## Selected text

####################

Fostering a Culture of Content Creation

14 Nov Fostering a Culture of Content Creation

We talk a lot about content on here: Managing it, promoting it, and most importantly, creating it. It has to come from somewhere right?

For a company looking to start a blog, move to an inbound marketing strategy or just beef up its website, who creates the content and how they are convinced to do so is often a major struggle. Yes there are writers out there who can learn your market and create content for you, but for an ongoing outlet such as a blog that constantly needs fresh material, it can be most beneficial to have internal experts share their expert knowledge as it evolves.

How do you make that happen?

Creating a company culture, or changing a company culture, to one that values content creation, takes time and internal champions. Here are my few pieces of advice:

Open it up to anyone

Creating content shouldn’t be just for the marketing team. Yes, we are smart, but especially in the technology sector, there are thought leaders throughout the company that should be heard.

However, some of these folks don’t write for a living so setting some guidelines and making sure that content goes through an editing process before going live is crucial. At this stage you can not only edit the content so it’s grammatically correct and easier to read but make sure it’s on message for the company and follows appropriate style guidelines.

Encourage different formats

Long-form written content is great for a number of reasons but not everyone is comfortable writing a whitepaper or a dissertation. Give folks options to write shorter articles or create videos, infographics, podcasts, etc. There are easy-to-use (and sometimes inexpensive technologies) available that can facilitate all of these things.


Extending an offer to help new writers or providing training sessions/writing workshops to help get content creation started can work wonders. Often, people have a lot to say but are held back by thinking they are poor writers. Helping folks, especially in tech, develop this skill not only can help further their career but can help you get the content you know exists in their head onto “paper”.

Lead by example

In my opinion, this is the number one thing a company’s leadership can do to instill a culture of content creation. We all know the adage “don’t do what I do, do what I say”  – well, actions speak louder than words in this case. If a company wants to instill content creation into its employees’ behavior it has to start at the top. If the executive team is making the time to prioritize content creation for themselves, the rest of the company will take note. In fact, all aspects of company culture happen this way – from the top down. Employees will model executives’ behavior and will also realize what is not a priority for them.

Show workers how it benefits them

Creating smart content and linking your name to it increases an individual’s personal brand ten fold. It’s great to point to during reviews and to use as a venue to showcase knowledge on a particular subject – not just to the boss but to customers as well. The marketing team knows all this but the rest of the company might not.

####################

Stored data entries
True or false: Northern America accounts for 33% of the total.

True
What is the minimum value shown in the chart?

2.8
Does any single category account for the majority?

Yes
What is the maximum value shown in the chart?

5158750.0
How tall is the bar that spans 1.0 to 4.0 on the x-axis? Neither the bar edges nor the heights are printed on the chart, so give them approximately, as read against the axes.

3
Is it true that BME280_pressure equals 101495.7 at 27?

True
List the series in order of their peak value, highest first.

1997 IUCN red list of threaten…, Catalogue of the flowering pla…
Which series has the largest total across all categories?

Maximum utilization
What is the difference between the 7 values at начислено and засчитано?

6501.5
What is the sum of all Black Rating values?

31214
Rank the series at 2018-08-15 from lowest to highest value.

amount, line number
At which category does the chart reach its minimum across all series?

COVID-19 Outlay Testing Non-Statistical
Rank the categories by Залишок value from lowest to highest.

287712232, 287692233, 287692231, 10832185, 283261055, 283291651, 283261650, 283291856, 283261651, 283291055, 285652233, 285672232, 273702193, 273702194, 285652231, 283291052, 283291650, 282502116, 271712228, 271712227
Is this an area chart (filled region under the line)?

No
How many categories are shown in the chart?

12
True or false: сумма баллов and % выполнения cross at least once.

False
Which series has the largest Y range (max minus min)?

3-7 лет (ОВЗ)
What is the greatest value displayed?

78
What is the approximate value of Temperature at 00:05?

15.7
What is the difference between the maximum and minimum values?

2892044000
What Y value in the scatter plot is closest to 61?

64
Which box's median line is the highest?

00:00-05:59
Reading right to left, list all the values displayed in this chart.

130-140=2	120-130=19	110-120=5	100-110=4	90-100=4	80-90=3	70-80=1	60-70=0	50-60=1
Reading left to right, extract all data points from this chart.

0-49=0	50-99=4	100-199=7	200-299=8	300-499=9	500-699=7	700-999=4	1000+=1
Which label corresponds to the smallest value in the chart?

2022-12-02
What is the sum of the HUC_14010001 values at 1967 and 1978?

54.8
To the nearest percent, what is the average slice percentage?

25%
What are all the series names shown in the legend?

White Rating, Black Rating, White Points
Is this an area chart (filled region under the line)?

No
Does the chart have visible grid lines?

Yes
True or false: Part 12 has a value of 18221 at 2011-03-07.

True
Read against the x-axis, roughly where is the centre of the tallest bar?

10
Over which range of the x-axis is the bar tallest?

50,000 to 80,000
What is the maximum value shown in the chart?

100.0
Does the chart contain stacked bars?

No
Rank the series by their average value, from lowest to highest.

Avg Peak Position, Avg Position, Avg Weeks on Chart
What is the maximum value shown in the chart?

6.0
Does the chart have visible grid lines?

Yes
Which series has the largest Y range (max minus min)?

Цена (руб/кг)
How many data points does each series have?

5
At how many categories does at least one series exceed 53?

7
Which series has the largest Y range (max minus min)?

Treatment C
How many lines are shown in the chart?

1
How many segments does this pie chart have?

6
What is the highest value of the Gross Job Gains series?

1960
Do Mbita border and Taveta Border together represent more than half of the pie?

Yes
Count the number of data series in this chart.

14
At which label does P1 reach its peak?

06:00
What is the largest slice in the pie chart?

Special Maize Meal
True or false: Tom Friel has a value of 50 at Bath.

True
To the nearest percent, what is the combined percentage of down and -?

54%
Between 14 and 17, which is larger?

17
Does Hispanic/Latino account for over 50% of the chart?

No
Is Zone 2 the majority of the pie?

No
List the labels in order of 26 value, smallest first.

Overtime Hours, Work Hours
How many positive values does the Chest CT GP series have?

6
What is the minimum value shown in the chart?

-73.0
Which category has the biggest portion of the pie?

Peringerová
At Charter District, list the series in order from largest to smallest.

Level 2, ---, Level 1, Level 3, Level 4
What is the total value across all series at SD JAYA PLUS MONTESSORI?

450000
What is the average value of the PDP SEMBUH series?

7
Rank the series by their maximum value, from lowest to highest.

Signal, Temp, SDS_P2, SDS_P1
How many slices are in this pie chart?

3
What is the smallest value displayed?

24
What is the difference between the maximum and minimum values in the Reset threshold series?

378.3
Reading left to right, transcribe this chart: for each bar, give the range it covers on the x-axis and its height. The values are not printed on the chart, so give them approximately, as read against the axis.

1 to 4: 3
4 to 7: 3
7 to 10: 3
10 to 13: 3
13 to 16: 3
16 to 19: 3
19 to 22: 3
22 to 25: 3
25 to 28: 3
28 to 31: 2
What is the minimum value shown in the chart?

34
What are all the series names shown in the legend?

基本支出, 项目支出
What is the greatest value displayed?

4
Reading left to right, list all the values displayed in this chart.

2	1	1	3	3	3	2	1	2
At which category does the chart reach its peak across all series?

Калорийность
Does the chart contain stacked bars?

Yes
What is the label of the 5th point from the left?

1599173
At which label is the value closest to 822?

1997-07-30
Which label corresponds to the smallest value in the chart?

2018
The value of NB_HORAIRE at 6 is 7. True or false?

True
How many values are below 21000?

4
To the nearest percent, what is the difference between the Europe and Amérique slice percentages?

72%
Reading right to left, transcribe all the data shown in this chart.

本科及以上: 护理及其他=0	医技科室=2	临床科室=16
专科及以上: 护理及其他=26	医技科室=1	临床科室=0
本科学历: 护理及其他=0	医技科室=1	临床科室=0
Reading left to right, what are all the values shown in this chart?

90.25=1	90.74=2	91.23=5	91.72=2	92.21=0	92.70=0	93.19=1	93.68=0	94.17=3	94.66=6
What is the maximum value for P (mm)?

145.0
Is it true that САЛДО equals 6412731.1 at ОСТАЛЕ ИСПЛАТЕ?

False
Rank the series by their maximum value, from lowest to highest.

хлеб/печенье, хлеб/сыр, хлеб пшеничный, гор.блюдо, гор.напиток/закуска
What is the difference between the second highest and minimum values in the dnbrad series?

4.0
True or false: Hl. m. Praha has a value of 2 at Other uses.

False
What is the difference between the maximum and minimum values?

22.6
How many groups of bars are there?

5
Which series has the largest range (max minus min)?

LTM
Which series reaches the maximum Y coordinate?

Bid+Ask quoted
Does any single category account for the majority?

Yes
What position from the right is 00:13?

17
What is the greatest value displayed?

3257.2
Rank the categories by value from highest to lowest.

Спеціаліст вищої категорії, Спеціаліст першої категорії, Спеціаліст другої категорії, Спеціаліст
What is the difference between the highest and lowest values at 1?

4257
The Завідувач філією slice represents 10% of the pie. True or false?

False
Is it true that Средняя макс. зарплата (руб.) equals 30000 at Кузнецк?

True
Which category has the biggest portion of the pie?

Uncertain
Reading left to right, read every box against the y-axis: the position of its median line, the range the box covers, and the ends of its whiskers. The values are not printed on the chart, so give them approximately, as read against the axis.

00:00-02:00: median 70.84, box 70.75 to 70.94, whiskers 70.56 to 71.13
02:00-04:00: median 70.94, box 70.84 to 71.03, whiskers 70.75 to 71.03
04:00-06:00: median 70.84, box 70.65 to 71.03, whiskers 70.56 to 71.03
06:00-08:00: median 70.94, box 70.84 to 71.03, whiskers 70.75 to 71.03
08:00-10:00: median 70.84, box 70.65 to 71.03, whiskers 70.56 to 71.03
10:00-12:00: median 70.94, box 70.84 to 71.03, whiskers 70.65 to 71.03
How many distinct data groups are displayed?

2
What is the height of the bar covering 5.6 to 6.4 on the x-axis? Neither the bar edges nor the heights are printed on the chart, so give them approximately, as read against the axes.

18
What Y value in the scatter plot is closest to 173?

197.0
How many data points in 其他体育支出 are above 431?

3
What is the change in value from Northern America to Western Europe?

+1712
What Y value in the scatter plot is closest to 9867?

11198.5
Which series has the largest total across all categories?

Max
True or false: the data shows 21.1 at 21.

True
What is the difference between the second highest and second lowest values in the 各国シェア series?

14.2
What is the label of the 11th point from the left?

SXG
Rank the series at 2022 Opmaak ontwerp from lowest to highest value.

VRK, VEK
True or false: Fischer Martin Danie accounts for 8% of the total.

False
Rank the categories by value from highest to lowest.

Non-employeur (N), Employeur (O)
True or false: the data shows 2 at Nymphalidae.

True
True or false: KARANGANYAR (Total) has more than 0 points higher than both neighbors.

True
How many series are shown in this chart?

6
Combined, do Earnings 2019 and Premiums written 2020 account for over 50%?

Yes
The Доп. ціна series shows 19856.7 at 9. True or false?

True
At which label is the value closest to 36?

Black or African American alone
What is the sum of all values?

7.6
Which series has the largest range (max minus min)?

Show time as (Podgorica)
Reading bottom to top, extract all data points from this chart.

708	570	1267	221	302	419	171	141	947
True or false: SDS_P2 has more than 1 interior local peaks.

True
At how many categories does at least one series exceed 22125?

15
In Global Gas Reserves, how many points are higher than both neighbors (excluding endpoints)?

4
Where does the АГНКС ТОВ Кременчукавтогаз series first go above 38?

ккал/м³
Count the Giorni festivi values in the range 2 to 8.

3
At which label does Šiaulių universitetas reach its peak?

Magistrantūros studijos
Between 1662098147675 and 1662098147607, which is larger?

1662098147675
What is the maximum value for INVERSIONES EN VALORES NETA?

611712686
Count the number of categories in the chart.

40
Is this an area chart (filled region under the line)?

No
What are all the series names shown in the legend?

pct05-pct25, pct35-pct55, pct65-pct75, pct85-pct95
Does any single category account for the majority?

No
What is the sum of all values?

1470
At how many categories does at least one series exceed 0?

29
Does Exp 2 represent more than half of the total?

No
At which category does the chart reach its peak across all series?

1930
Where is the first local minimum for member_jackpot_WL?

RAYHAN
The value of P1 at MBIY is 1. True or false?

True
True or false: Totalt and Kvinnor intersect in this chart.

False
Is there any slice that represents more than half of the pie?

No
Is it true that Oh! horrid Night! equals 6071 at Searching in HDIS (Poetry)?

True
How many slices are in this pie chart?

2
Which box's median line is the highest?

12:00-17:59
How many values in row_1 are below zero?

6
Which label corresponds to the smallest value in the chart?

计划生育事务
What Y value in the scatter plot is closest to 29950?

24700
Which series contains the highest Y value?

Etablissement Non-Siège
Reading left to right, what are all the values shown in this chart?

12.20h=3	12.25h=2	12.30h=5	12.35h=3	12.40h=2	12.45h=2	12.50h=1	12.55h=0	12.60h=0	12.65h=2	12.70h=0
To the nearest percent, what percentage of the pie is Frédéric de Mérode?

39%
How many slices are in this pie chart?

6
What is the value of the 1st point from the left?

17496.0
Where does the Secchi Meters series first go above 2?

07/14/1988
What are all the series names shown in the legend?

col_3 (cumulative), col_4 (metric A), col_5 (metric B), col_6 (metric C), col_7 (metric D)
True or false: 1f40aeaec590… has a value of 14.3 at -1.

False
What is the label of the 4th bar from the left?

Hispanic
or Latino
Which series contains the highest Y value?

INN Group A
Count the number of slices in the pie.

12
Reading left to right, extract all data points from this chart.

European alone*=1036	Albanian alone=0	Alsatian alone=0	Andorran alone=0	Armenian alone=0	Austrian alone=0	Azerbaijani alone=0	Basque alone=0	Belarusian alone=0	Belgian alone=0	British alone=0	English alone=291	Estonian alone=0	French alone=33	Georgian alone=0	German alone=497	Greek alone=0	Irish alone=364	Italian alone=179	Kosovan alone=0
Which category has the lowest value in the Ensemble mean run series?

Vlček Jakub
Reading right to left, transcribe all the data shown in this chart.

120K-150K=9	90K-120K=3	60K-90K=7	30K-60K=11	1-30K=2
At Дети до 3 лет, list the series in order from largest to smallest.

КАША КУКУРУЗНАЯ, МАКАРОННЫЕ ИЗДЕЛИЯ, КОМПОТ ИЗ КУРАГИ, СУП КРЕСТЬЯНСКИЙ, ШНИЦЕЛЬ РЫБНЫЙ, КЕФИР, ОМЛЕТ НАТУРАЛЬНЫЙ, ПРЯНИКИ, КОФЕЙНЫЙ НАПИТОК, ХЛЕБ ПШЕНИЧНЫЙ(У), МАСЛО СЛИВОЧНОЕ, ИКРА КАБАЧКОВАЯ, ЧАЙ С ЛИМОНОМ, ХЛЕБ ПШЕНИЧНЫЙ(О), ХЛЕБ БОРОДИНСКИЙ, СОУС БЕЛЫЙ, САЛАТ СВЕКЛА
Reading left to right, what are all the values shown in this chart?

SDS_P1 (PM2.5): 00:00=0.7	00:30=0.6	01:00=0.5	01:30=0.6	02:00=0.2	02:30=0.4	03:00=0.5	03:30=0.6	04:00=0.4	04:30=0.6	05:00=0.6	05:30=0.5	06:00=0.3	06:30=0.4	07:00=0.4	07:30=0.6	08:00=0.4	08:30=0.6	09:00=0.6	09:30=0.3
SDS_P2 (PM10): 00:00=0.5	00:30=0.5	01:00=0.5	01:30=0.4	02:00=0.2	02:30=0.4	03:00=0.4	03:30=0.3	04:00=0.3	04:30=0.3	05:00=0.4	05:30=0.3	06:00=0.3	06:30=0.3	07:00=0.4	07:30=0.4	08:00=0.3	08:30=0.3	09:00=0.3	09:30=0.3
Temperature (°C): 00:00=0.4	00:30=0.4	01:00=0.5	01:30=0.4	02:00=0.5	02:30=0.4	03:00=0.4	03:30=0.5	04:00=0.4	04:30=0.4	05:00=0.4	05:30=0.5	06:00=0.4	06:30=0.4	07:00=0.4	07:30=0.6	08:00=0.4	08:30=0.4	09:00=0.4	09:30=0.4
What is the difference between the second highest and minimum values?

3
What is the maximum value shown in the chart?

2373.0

####################

## What you need to do
According to the article on content creation culture, what is the number one thing a company's leadership can do to instill that culture? Please answer briefly. This material comes from a separate source.

## Exercise solution
Lead by example.